En d'autres termes, si la dette d'impôt afférente aux revenus d'un des conjoints ou cohabitants peut certes être recouvrée sur les biens propres de l'autre, ce n'est toutefois qu'en vertu de la présomption de collusion entre eux établie par cette disposition, présomption qui peut être renversée dans les cas qu'elle énumère limitativement.

B.4.2. En ce sens, la Cour de cassation a jugé :

« En matière de dettes fiscales, la déclaration d'excusabilité concerne uniquement les dettes fiscales propres du failli.

La quotité de l'impôt afférent aux revenus imposables du conjoint contribuable du failli ne constitue pas une dette fiscale propre du failli dont répond le conjoint du failli, mais constitue une dette dont répond personnellement le non-failli, même si en vertu de l'article 394, § 1er, du Code des impôts sur les revenus 1992, avant la déclaration d'excusabilité, cette dette pouvait être recouvrée tant sur le patrimoine commun que sur les biens propres des deux conjoints.

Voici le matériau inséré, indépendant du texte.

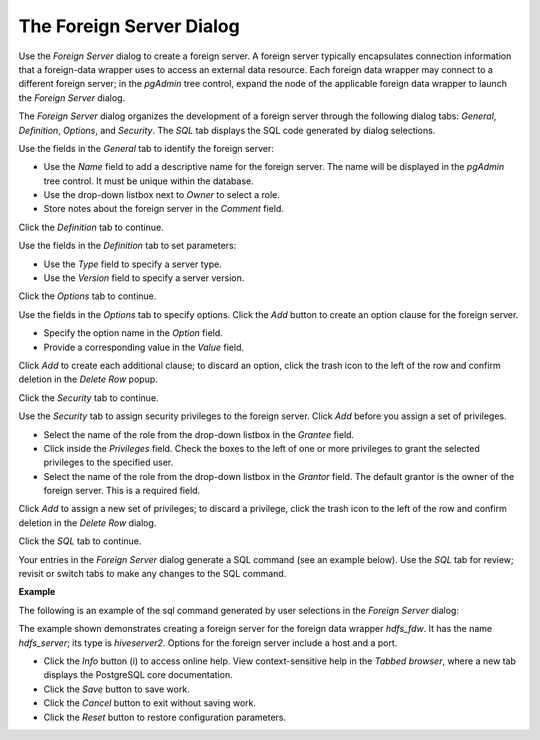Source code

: .. _foreign_server:

*************************
The Foreign Server Dialog
*************************

Use the *Foreign Server* dialog to create a foreign server. A foreign server typically encapsulates connection information that a foreign-data wrapper uses to access an external data resource. Each foreign data wrapper may connect to a different foreign server; in the *pgAdmin* tree control, expand the node of the applicable foreign data wrapper to launch the *Foreign Server* dialog.

The *Foreign Server* dialog organizes the development of a foreign server through the following dialog tabs: *General*, *Definition*, *Options*, and *Security*. The *SQL* tab displays the SQL code generated by dialog selections. 

.. image:: images/foreign_server_general.png

Use the fields in the *General* tab to identify the foreign server:

* Use the *Name* field to add a descriptive name for the foreign server. The name will be displayed in the *pgAdmin* tree control. It must be unique within the database.
* Use the drop-down listbox next to *Owner* to select a role.
* Store notes about the foreign server in the *Comment* field.

Click the *Definition* tab to continue.

.. image:: images/foreign_server_definition.png

Use the fields in the *Definition* tab to set parameters:

* Use the *Type* field to specify a server type.
* Use the *Version* field to specify a server version.

Click the *Options* tab to continue.

.. image:: images/foreign_server_options.png

Use the fields in the *Options* tab to specify options. Click the *Add* button to create an option clause for the foreign server. 

* Specify the option name in the *Option* field.
* Provide a corresponding value in the *Value* field.  

Click *Add* to create each additional clause; to discard an option, click the trash icon to the left of the row and confirm deletion in the *Delete Row* popup.

Click the *Security* tab to continue.

.. image:: images/foreign_server_security.png

Use the *Security* tab to assign security privileges to the foreign server. Click *Add* before you assign a set of privileges.

* Select the name of the role from the drop-down listbox in the *Grantee* field.
* Click inside the *Privileges* field. Check the boxes to the left of one or more privileges to grant the selected privileges to the specified user.
* Select the name of the role from the drop-down listbox in the *Grantor* field. The default grantor is the owner of the foreign server. This is a required field. 

Click *Add* to assign a new set of privileges; to discard a privilege, click the trash icon to the left of the row and confirm deletion in the *Delete Row* dialog.

Click the *SQL* tab to continue.

Your entries in the *Foreign Server* dialog generate a SQL command (see an example below). Use the *SQL* tab for review; revisit or switch tabs to make any changes to the SQL command.

**Example**

The following is an example of the sql command generated by user selections in the *Foreign Server* dialog: 

.. image:: images/foreign_server_sql.png  

The example shown demonstrates creating a foreign server for the foreign data wrapper *hdfs_fdw*. It has the name *hdfs_server*; its type is *hiveserver2*. Options for the foreign server include a host and a port.

* Click the *Info* button (i) to access online help. View context-sensitive help in the *Tabbed browser*, where a new tab displays the PostgreSQL core documentation. 
* Click the *Save* button to save work.
* Click the *Cancel* button to exit without saving work.
* Click the *Reset* button to restore configuration parameters.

Il s'ensuit que la déclaration d'excusabilité du failli n'a pas pour effet que cette dette ne peut plus être recouvrée sur les biens propres du conjoint contribuable.

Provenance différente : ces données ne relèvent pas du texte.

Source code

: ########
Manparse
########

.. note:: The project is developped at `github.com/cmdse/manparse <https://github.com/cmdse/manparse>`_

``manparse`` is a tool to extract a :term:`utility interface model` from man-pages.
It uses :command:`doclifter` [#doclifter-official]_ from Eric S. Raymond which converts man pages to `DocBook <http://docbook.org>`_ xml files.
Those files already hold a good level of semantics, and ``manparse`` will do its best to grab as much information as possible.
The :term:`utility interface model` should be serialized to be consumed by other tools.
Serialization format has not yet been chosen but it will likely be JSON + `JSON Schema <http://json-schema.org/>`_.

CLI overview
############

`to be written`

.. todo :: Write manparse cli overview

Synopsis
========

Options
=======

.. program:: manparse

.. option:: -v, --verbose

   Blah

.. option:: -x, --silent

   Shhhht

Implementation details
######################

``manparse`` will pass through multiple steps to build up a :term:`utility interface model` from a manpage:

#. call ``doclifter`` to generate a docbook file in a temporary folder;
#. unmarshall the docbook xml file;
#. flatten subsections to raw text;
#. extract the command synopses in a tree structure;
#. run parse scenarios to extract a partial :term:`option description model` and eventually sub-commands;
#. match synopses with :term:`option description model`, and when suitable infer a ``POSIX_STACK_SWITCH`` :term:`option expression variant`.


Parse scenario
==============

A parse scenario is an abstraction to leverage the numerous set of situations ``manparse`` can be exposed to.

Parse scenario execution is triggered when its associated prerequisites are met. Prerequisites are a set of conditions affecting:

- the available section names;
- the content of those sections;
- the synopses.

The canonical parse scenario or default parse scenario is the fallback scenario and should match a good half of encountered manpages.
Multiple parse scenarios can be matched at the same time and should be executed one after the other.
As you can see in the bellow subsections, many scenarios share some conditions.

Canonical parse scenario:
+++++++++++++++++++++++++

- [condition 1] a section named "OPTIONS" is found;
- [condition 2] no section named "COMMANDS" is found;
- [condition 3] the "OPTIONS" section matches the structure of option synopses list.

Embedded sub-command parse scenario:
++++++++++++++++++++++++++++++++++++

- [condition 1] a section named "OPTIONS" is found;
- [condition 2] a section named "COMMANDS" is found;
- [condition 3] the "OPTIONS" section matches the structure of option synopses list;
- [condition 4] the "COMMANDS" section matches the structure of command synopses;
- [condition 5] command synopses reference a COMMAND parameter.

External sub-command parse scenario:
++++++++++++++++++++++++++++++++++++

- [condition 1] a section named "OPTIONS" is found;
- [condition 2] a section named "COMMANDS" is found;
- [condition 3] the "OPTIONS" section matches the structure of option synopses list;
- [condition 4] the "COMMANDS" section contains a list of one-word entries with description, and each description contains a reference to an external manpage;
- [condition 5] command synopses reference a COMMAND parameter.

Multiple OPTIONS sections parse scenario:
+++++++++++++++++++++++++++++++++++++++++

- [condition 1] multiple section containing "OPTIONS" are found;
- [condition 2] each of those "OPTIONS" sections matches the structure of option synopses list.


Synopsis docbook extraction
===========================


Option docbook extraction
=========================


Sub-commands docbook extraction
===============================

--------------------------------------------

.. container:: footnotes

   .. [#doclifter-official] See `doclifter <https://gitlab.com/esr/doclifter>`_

Le juge d'appel a violé l'article 394 du Code des impôts sur les revenus 1992 en étendant les effets de la déclaration d'excusabilité à des cas non visés par la loi » (Cass., 20 mai 2010, Pas., 2010, n° 359; voy. dans le même sens Cass., 14 janvier 2010, Pas., 2010, n° 37).

B.5.1. La dette d'impôt afférente aux revenus de chacun des conjoints ou cohabitants n'est pas une dette qui a été contractée conjointement ou solidairement avec l'autre conjoint ou cohabitant. Ce n'est pas non plus une dette rendue conjointe ou solidaire entre les époux ou les cohabitants par l'effet d'une disposition légale puisque l'article 394, § 1er, du CIR 1992 n'a pas cette portée.

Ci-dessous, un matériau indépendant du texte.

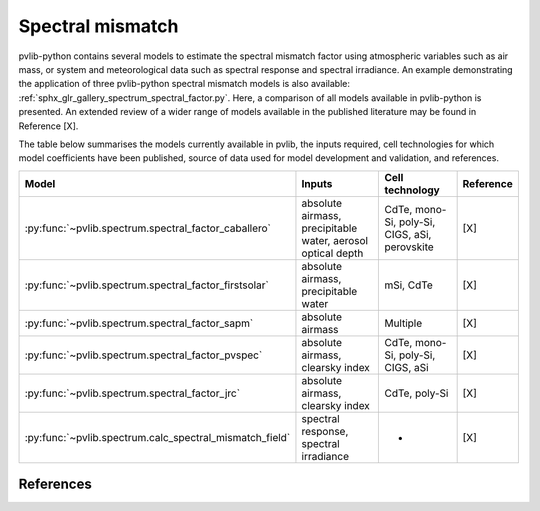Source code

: .. _spectrum_user_guide:

Spectral mismatch
=================

pvlib-python contains several models to estimate the spectral mismatch factor
using atmospheric variables such as air mass, or system and meteorological
data such as spectral response and spectral irradiance. An example
demonstrating the application of three pvlib-python spectral mismatch models
is also available: :ref:`sphx_glr_gallery_spectrum_spectral_factor.py`. Here,
a comparison of all models available in pvlib-python is presented. An extended
review of a wider range of models available in the published literature may be
found in Reference [X].

The table below summarises the models currently available in pvlib, the inputs
required, cell technologies for which model coefficients have been published, 
source of data used for model development and validation, and references.

+---------------------------------------------------------+--------------------------------------------------------------+-----------------+------------+
| Model                                                   | Inputs                                                       | Cell technology | Reference  |
+=========================================================+==============================================================+=================+============+
| :py:func:`~pvlib.spectrum.spectral_factor_caballero`    | absolute airmass, precipitable water, aerosol optical depth  | CdTe, mono-Si,  |            |
|                                                         |                                                              | poly-Si, CIGS,  | [X]        |
|                                                         |                                                              | aSi, perovskite |            |
+---------------------------------------------------------+--------------------------------------------------------------+-----------------+------------+
| :py:func:`~pvlib.spectrum.spectral_factor_firstsolar`   | absolute airmass, precipitable water                         | mSi, CdTe       | [X]        |
+---------------------------------------------------------+--------------------------------------------------------------+-----------------+------------+
| :py:func:`~pvlib.spectrum.spectral_factor_sapm`         | absolute airmass                                             | Multiple        | [X]        |
+---------------------------------------------------------+--------------------------------------------------------------+-----------------+------------+
| :py:func:`~pvlib.spectrum.spectral_factor_pvspec`       | absolute airmass, clearsky index                             | CdTe, mono-Si,  |            |
|                                                         |                                                              | poly-Si, CIGS,  | [X]        |
|                                                         |                                                              | aSi             |            |
+---------------------------------------------------------+--------------------------------------------------------------+-----------------+------------+
| :py:func:`~pvlib.spectrum.spectral_factor_jrc`          | absolute airmass, clearsky index                             | CdTe, poly-Si   | [X]        |
+---------------------------------------------------------+--------------------------------------------------------------+-----------------+------------+
| :py:func:`~pvlib.spectrum.calc_spectral_mismatch_field` | spectral response, spectral irradiance                       |       -         | [X]        |
+---------------------------------------------------------+--------------------------------------------------------------+-----------------+------------+


References
----------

B.5.2. La dette d'impôt afférente aux revenus du cohabitant légal du failli déclaré excusable n'étant pas « une dette du failli » au sens de la disposition en cause, contrairement aux dettes qu'il a contractées conjointement ou solidairement avec son cohabitant légal avant la faillite, quel que soit le patrimoine au profit duquel elles ont été contractées, il n'est pas incompatible avec les articles 10 et 11 de la Constitution que le cohabitant légal du failli n'en soit pas libéré par l'effet de l'excusabilité reconnue à son cohabitant légal failli.

B.6. La question préjudicielle appelle une réponse négative.

Par ces motifs,

la Cour

dit pour droit :

L'article 82, alinéa 2, de la loi du 8 août 1997 sur les faillites ne viole pas les articles 10 et 11 de la Constitution en ce qu'il est interprété comme ne permettant pas la libération de la dette du conjoint ou du cohabitant légal du failli excusé correspondant à la quotité de l'impôt afférente à ses revenus imposables.

Ainsi rendu en langue française et en langue néerlandaise, conformément à l'article 65 de la loi spéciale du 6 janvier 1989 sur la Cour constitutionnelle, le 27 avril 2017.